[Extracted data entries]

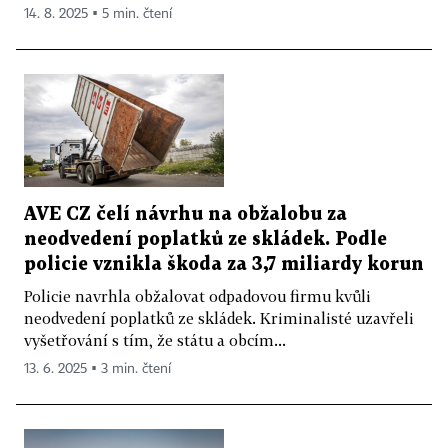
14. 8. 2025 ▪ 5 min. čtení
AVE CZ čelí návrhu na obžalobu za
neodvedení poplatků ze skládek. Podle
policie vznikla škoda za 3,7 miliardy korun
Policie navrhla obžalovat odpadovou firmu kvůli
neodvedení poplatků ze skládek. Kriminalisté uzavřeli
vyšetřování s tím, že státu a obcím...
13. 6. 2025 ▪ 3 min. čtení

▶ **WORK ORDER**: After finding the line that contains "Policie navrhla obžalovat" in the records above, copy that line and each one after it exactly, through the final line.

▶ **ANSWER**:
Policie navrhla obžalovat odpadovou firmu kvůli
neodvedení poplatků ze skládek. Kriminalisté uzavřeli
vyšetřování s tím, že státu a obcím...
13. 6. 2025 ▪ 3 min. čtení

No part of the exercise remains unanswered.